Эдвард, искренне не понимая необходимости хранить столько макулатуры, которую все равно никто читать никогда не будет, приставил имевшуюся здесь лестницу к стеллажам, предварительно убедившись, что они привинчены к полу и от случайного движения не повалятся со всей этой книжной трухой куда-то на пол, и забрался наверх, по одному стягивая тяжелые фолианты сочинений и подавая их Лене, вытиравшей каждый корешок. Книги моментально превращались из светло-серых в ярко красные, стоило только провести по ним тряпочкой, после чего возвращались на законное им место, где, скорее всего, простоят неподвижно до того момента, пока библиотекарша не решит устроить новую уборку.
– Их вообще кто-нибудь читает? – не выдержал Эдвард примерно на сто семидесятом или сто восьмидесятом томе сочинений, подавая очередной древний бумажный кирпич своей напарнице с фиолетовыми волосами, – Я не понимаю, зачем держать столь специфичную литературу в детском лагере! Нет, вот только послушай… – он открыл первый попавшийся под руки том и прочитал первое заглавие, на которое взгляд упал, – «Заключительное слово на Пленуме ЦК ВКП(б) пятого марта тысяча девятьсот тридцать седьмого года. Стенограмма». Что это за чертовщина? Лена, ты мне объяснишь, зачем пионерам читать речь почти что пятидесятилетней давности? Или я один такой, что не могу этого понять?

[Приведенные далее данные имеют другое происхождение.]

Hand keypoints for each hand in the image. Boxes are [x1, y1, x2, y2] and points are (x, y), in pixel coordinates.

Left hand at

– Не знаю, – она фыркнула от смеха при виде разозленного Эдварда, усевшегося прямо на лестнице, и остервенело листавшего страницы в поисках этого самого заключительного слова, – Только не говори этого при Жене, она очень бережно ко всем книгам относится… особенно к таким.

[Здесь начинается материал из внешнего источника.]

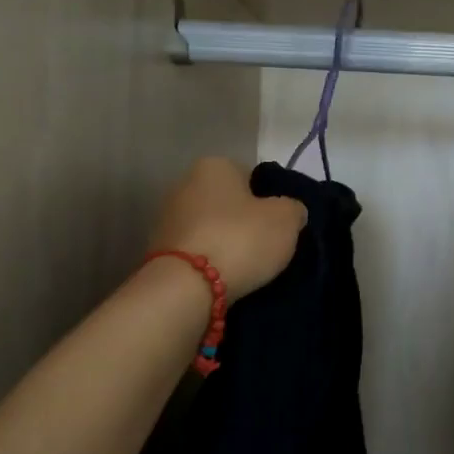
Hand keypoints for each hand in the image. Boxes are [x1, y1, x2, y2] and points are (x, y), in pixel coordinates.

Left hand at [148, 158, 306, 301]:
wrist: (186, 287)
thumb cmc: (240, 239)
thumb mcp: (287, 220)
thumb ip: (293, 208)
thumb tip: (290, 210)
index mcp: (215, 165)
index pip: (252, 176)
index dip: (271, 200)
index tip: (281, 225)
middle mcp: (185, 183)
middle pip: (229, 202)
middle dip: (246, 221)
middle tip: (268, 246)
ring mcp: (168, 218)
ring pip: (212, 227)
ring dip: (228, 242)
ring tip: (249, 267)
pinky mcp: (160, 250)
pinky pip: (198, 251)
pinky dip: (211, 260)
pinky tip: (226, 277)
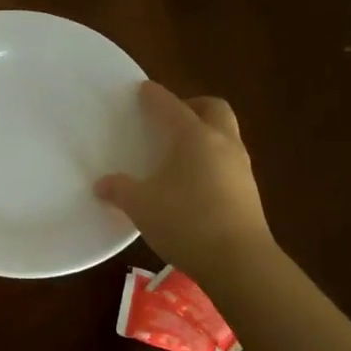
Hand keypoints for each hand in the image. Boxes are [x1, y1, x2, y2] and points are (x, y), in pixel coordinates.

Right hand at [95, 81, 272, 280]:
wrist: (238, 260)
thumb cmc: (185, 221)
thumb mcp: (141, 205)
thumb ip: (119, 190)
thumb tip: (102, 185)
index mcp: (193, 136)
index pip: (171, 106)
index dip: (155, 96)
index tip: (143, 89)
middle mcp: (222, 143)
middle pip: (213, 108)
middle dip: (193, 106)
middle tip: (171, 118)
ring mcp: (240, 167)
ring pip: (225, 135)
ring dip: (205, 134)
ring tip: (179, 152)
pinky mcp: (249, 191)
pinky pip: (228, 161)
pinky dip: (211, 160)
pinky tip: (193, 182)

– Нет, мне это надоело, – честно признался Эдвард, обнаружив нужный текст и в течение нескольких минут искренне пытаясь найти в нем смысл, но так и не обнаружив ничего даже близко похожего, – Много там еще осталось? – спустившись, он выглянул за поворот, где два других пионера откровенно страдали какой- то ерундой, явно довольные отсутствием какого-либо контроля со стороны, а потому просто убивавшие время, остававшееся до обеда, – Лена, теперь расклад такой. Добиваем этот стеллаж, а остальное оставляем на наших товарищей, с таким энтузиазмом относящихся к делу…

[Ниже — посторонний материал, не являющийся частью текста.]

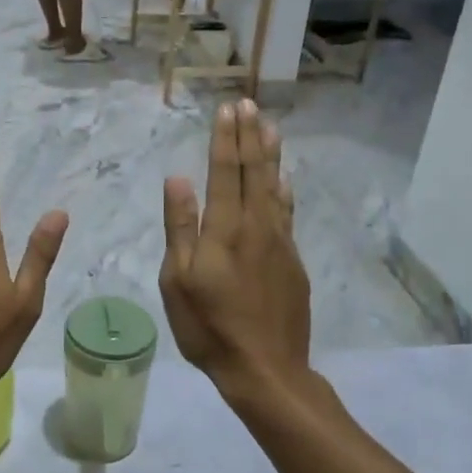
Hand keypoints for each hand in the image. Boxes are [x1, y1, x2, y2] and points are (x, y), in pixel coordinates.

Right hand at [160, 101, 310, 394]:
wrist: (266, 368)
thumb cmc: (210, 327)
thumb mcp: (179, 280)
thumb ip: (181, 227)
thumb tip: (179, 180)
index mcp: (225, 229)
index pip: (226, 172)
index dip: (225, 139)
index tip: (227, 109)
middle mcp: (257, 226)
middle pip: (254, 171)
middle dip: (249, 136)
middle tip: (249, 104)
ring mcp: (280, 242)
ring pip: (276, 187)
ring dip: (271, 154)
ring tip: (270, 126)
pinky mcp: (292, 260)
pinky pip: (288, 211)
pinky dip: (285, 188)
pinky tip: (285, 178)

– Но им же тогда больше останется, – девушка была даже слишком честной, но он только махнул рукой, не желая даже спорить с такой святой наивностью. Стеллаж был вычищен меньше, чем за двадцать минут, после чего буквально оттащил Лену от книжных полок.
– Нашей библиотекарши пока не видно, – заметил Эдвард, возвращаясь к Жениному столу, где сейчас кроме открытой тетради для записей и шариковой ручки никого не было, – Лена, ты мне обещала свои рисунки показать… – обернулся к зеленоглазой художнице, все еще волновавшейся по поводу того, что большую часть работы по протирке никому не нужных талмудов оставили на двоих лентяев, и не собиравшихся заниматься ничем подобным.
– Они в соседней комнате, – кивнула Лена на деревянную дверь, почти закрытую книжными стеллажами, если бы на нее прямо не указали, самостоятельно Эдвард вряд ли бы придал ей какое-нибудь значение, посчитав очередным подсобным помещением, – У нас там что-то вроде редакторской…
– Тогда у вас вообще все серьезно, – развел Эдвард руками, – Пошли… И перестань оглядываться на этих двоих, у них на лбу написано получить выговор от нашего желтоокого цербера, хуже все равно им не будет, – убежденная такими словами, Лена первой зашла внутрь, щелкнув переключателем, тут же озарив помещение светом пары ртутных ламп под потолком. Комнатка совсем маленькая, с одним окном, все равно выходящим на теневую сторону, а потому и не особо спасавшую в плане освещения. В центре же два сдвинутых вместе стола, где лежала пара наполовину раскрашенных ватманов с налепленными на них листками бумаги, исписанными вручную, какие-то фотографии и несколько рисунков, вплетенных в общую концепцию.